_Vorliegender Text_:
Kein Verstoß gegen Verbot der Kollektivausweisung bei Zurückweisung einer Gruppe von Schutzsuchenden aus der Slowakischen Republik in die Ukraine:
1. Nach Rechtsprechung des Gerichtshofs zum Verbot der Kollektivausweisung nach Art. 4 EMRK-Protokoll Nr. 4 ist nicht unbedingt bei jeder Ausweisung eine Anhörung durchzuführen. Ferner ist eine Ausweisung auch dann nicht kollektiv, wenn mehreren Personen gegenüber ähnliche Entscheidungen gefällt werden (EGMR, Urteil vom 15.12.2016 - Khlaifia u.a. gg. Italien; EGMR, Urteil vom 13.02.2020 - 8675/15; 8697/15 - N.D. und N.T. gegen Spanien - asyl.net: M28138).
2. Bei der Zurückschiebung einer Gruppe von 19 Männern aus Afghanistan aus der Slowakischen Republik in die Ukraine wurde nicht gegen das Verbot der Kollektivausweisung verstoßen. Auch wenn die Bescheide gegenüber allen Betroffenen gleich lauten und Unstimmigkeiten aus den Anhörungsprotokollen hervorgehen, wurde nicht nachgewiesen, dass Anhörungen überhaupt nicht stattfanden oder Asylgesuche ignoriert wurden. Den Betroffenen wurde ausreichend Gelegenheit gegeben, Gründe gegen die Zurückschiebung vorzubringen.
3. Da keine Kollektivausweisung festgestellt werden konnte und keine Verletzung des Rechts auf Leben nach Art. 2 EMRK oder des Folterverbots nach Art. 3 EMRK vorgebracht wurde, ist die geltend gemachte Verletzung von Art. 13 EMRK als offensichtlich unbegründet abzulehnen.
(Leitsätze der Redaktion; Abweichendes Votum von drei der sieben Richter*innen der Kammer)
2. The Court’s assessment
(a) Principles established in the Court’s case-law
57. The Court points to its case-law concerning Article 4 of Protocol No. 4, as set out, with regard to migrants and asylum-seekers, in the judgments in Hirsi Jamaa and Others, Sharifi and Others, and Khlaifia and Others (all cited above). According to that case-law, an expulsion is deemed to be "collective" for the purposes of Article 4 of Protocol No. 4 if it compels aliens, as a group, to leave a country, "except where such a measure is taken on the basis of a reasonable and objective examination of the particular case of each individual alien of the group" (see Khlaifia and Others, cited above, §§ 237 et seq.; Georgia v. Russia (I), cited above, § 167; Andric v. Sweden (dec.), no. 45917/99, 23 February 1999; Davydov v. Estonia (dec.), no. 16387/03, 31 May 2005; Sultani v. France, no. 45223/05, § 81, ECHR 2007-IV (extracts); and Ghulami v. France (dec.), no. 45302/05, 7 April 2009). The fact that a number of aliens are subject to similar decisions does not in itself lead to the conclusion that there is a collective expulsion, if each person concerned has been given the opportunity to put arguments against his or her expulsion to the competent authorities on an individual basis (see Khlaifia and Others, cited above, § 239; see also M.A. v. Cyprus, no. 41872/10, §§ 246 and 254, ECHR 2013 (extracts); Sultani, cited above, § 81; Hirsi Jamaa and Others, cited above, § 184; and Georgia v. Russia (I), cited above, § 167). However, Article 4 of Protocol No. 4 does not guarantee the right to an individual interview in all circumstances, as the requirements of this provision may be satisfied where each alien has a genuine and effective possibility of submitting arguments against his or her expulsion, and where those arguments are examined in an appropriate manner by the authorities of the respondent State (see Khlaifia and Others, cited above, § 248; N.D. and N.T. v. Spain, cited above, §§ 193 and 199). [...]
(b) Application of those principles in the present case
60. In the present case, it is not disputed that the applicants were expelled after they had irregularly entered Slovak territory and that they were returned to Ukraine; this clearly amounts to an "expulsion" within the meaning of Article 4 of Protocol No. 4 as interpreted by the Court (see, most recently, N.D. and N.T. v. Spain, cited above, §§ 166-191). The Court is thus called to ascertain whether the applicants’ expulsion was "collective" in nature.

_Quelldaten_:

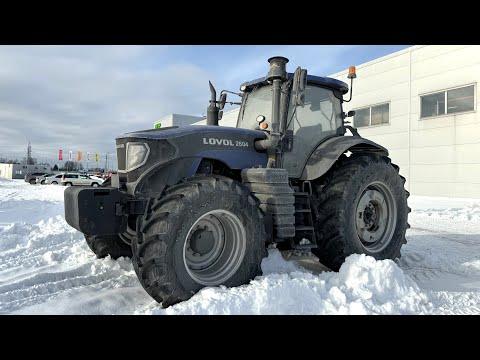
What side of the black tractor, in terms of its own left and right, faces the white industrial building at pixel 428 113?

_Arbeitsauftrag_: Schreibe den Text über die Zurückweisung in die Ukraine von „Kein Verstoß gegen“ bis „- asyl.net: M28138).“ um und setze dabei überall „Massenausweisung“ an die Stelle von „Kollektivausweisung“. Die Daten stammen aus einer anderen Quelle.

_Antwort_:
Kein Verstoß gegen Verbot der Massenausweisung bei Zurückweisung einer Gruppe von Schutzsuchenden aus der Slowakischen Republik in die Ukraine:
1. Nach Rechtsprechung des Gerichtshofs zum Verbot der Massenausweisung nach Art. 4 EMRK-Protokoll Nr. 4 ist nicht unbedingt bei jeder Ausweisung eine Anhörung durchzuführen. Ferner ist eine Ausweisung auch dann nicht kollektiv, wenn mehreren Personen gegenüber ähnliche Entscheidungen gefällt werden (EGMR, Urteil vom 15.12.2016 - Khlaifia u.a. gg. Italien; EGMR, Urteil vom 13.02.2020 - 8675/15; 8697/15 - N.D. und N.T. gegen Spanien - asyl.net: M28138).